Natürliche Diversität
Neben den Alpen bestimmen Gewässer das Panorama des Kantons. Mit Sarnersee, Lungersee und Wichelsee liegen drei größere Seen auf dem Kantonsgebiet, das gen Norden außerdem am Vierwaldstättersee endet. Die Folge von soviel natürlicher Diversität: herrliche Naturlandschaften, die den kleinen Kanton zu einem äußerst empfehlenswerten Urlaubsziel machen. Pro Jahr verzeichnen seine Hotels über 600000 Übernachtungen. Über ein Drittel davon entfällt auf Schweizer. Die Schweizer Jugend hat Obwalden sogar einen neuen Namen gegeben: Upwood. Insgesamt besteht Obwalden aus den Gemeinden
Alpnach,
Engelberg,
Giswil,
Kerns,
Lungern und Sachseln. Hauptort des Kantons ist
Sarnen.
Frühe Besiedlung
Lange Zeit war die Reise nach Obwalden extrem beschwerlich. So gelangte man bis vor 200 Jahren nur über den Sarnersee oder den Rengpass von
Luzern nach Sarnen. Erst in den 1860er Jahren wurden die Verkehrsbedingungen soweit verbessert, dass Fuhrwerke zwischen den Kantonsgemeinden und den größeren Nachbarstädten verkehren konnten. Gleichwohl war das Gebiet schon früh besiedelt. Archäologen konnten römische und keltische Niederlassungen nachweisen, um das Jahr 700 wurden diese dann von den Alemannen verdrängt. In seiner heutigen Form existiert Obwalden seit 1815, als sich die Talgemeinde
Engelberg dem Kanton anschloss.
Älplermagronä mit Sbrinz
Nicht nur die Natur entfaltet in Obwalden außergewöhnliche Reize. Der Kanton bietet außerdem zahlreiche kulturell bedeutsame Ausflugsziele. Zwischen den Orten Flüeli-Ranft und
Kerns befindet sich die höchste Holzbrücke Europas. Im
Historischen Museum Obwalden in Sarnen lässt sich viel Wissenswertes über die Geschichte des Kantons erfahren. Historisch bedeutsam ist auch die
Benediktinerabtei in Engelberg aus dem 12. Jahrhundert. Bekannt ist Obwalden zudem für seine Küche. Zu den Spezialitäten des Kantons zählt unter anderem das deftige Pfannengericht "Älplermagronä", das am Besten mit
Sbrinz zubereitet wird. Der Hartkäse stammt ebenfalls aus Obwalden und gehört zu den ältesten Käsesorten Europas.
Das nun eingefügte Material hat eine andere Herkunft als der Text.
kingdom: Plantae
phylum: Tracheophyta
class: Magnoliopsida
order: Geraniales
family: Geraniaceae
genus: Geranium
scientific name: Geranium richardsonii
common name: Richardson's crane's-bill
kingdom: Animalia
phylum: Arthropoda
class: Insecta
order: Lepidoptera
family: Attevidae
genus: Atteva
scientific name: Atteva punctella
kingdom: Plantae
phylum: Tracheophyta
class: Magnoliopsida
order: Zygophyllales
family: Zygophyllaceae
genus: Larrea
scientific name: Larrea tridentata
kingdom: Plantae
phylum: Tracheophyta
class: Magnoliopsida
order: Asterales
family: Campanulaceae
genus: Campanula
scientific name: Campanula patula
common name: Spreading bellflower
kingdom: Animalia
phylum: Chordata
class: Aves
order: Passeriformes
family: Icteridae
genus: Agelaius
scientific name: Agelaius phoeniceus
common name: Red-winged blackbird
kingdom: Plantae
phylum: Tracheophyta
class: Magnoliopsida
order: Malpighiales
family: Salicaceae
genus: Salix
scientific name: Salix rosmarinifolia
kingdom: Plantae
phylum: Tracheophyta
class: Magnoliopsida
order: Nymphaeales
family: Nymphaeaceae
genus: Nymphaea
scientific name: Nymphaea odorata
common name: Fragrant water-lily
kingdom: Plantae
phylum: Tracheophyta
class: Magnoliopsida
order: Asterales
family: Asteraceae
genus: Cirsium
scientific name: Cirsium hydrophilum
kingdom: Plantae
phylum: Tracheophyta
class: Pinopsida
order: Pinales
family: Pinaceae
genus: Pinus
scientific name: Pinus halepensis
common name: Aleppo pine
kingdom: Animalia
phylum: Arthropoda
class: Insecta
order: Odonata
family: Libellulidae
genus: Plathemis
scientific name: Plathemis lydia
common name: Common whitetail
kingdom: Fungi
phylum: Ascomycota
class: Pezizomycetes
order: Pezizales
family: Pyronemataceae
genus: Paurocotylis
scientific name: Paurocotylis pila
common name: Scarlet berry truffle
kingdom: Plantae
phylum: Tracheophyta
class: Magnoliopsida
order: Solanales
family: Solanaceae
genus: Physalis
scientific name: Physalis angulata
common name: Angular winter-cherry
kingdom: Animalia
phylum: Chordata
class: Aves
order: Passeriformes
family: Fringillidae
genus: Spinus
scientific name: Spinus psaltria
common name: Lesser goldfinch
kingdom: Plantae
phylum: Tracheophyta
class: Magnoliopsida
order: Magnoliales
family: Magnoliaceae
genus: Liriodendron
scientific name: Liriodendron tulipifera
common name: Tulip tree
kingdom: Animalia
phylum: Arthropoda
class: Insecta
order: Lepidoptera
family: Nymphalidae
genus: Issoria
Breite Palette an Sportmöglichkeiten
Auch Aktivurlauber haben in Obwalden die Qual der Wahl. Im Sommer locken ausgedehnte Wander- und Mountainbike-Touren. In den Wintermonaten bietet das beliebte
Skigebiet Engelberg-Titlis eine breite Palette an Wintersportmöglichkeiten. Insgesamt 82 Pistenkilometer sowie Langlaufloipen und Winterwanderwege stehen den Gästen hier zur Verfügung. Außergewöhnlich mutet auch ein Ausflug ins
Schießsportzentrum Brünig in
Lungern an. Dort können sich Groß und Klein das ganze Jahr über im Bogen-, Armbrust- oder Blasrohrschießen messen.